The emerging world of millimeter wave and sub-THz wireless communications and sensors

Lecture / Panel
 
For NYU Community

Speaker: Professor Theodore Rappaport

Faculty Host: Professor Shivendra Panwar

Abstract
Over the past several years, there have been significant advances in low cost CMOS semiconductor processes in the millimeter wave bands above 30 GHz, and global spectrum regulators have agreed upon several GHz of license-free wireless personal area network (PAN) spectrum centered around 60 GHz. Standards bodies such as IEEE 802.11ad and WiGig are forming new standards that will support multi Gigabit/second wireless personal area networks in the next couple of years, and early equipment has just recently been released. This presentation reviews some of the recent progress and events that give strong indication that massively broadband wireless communications at millimeter wave frequencies will be a reality in the coming years, and provides recent research results at The University of Texas in the areas of on-chip millimeter wave antennas and RF propagation modeling and channel sounding for vehicle-to-vehicle networks, peer to peer networks, and future cellular and backhaul systems that will likely operate at sub-THz frequencies.

About the Speaker
Theodore (Ted) S. Rappaport is the William and Bettye Nowlin Chair in Engineering at the University of Texas at Austin and is the founding director of the Wireless Networking and Communications Group (WNCG) at the university's Austin campus, a center he founded in 2002. Prior to joining UT Austin, he was on the electrical and computer engineering faculty of Virginia Tech where he founded the Mobile and Portable Radio Research Group (MPRG), one of the world's first university research and teaching centers dedicated to the wireless communications field. Prof. Rappaport has been a pioneer in the fields of radio wave propagation, wireless communication system design, and 60 GHz/millimeter wave communications.
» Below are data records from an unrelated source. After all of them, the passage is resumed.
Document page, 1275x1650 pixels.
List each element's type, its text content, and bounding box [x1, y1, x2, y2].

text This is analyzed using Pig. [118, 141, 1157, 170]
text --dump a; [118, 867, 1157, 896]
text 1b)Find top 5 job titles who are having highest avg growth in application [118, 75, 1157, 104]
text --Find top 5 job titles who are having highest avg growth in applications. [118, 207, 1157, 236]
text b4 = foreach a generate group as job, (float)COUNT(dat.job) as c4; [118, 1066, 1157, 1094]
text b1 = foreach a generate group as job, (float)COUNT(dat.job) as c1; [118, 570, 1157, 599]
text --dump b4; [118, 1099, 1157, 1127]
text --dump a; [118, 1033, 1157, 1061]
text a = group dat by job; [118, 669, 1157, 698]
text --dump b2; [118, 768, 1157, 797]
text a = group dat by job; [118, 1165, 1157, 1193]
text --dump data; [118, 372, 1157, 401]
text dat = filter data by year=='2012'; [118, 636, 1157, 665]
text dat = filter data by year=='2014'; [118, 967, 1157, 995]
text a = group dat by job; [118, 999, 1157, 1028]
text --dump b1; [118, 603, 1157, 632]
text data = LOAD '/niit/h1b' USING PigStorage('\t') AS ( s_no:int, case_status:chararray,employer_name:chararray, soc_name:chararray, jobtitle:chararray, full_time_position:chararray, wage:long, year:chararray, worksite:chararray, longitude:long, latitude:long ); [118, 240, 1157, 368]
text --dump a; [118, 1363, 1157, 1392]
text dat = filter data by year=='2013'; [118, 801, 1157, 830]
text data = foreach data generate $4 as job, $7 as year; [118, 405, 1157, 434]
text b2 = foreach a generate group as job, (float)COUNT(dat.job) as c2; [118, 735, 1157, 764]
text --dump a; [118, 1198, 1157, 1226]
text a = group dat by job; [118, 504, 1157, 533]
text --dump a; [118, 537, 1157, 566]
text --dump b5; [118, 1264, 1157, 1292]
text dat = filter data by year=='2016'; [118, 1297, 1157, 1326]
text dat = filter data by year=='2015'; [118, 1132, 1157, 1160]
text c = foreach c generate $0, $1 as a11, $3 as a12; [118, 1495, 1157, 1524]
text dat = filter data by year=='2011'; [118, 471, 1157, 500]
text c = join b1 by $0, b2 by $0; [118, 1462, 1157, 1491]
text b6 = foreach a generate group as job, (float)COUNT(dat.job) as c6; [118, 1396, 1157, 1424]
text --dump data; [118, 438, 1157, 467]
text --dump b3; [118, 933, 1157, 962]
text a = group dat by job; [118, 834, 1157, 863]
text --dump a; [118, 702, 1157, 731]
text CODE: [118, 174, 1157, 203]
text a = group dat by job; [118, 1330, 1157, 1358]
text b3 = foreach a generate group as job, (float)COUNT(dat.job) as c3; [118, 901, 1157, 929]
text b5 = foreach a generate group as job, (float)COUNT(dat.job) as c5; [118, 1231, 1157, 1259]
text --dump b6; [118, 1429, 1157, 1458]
In 2006, Rappaport was elected to serve on the Board of Governors of the IEEE Communications Society (ComSoc), and he was elected to the Board of Governors of the IEEE Vehicular Technology Society (VTS) in 2008. Also in 2008, he received the Industry Leadership award from the Austin Wireless Alliance and the IEEE Communications Society WTC Recognition Award. In 1999, his work received the IEEE Communications Society Stephen O. Rice Prize Paper Award. In 1989, he founded TSR Technologies, Inc., a cellular radio/PCS software radio manufacturer that he sold in 1993 to what is now CommScope, Inc. In 1995, he founded Wireless Valley Communications Inc., a site-specific wireless network design and management firm that he sold in 2005 to Motorola, Inc. He received B.S., M.S., and Ph.D. degrees in electrical engineering from Purdue University in 1982, 1984, and 1987, respectively, and is an Outstanding Electrical Engineering Alumnus from his alma mater.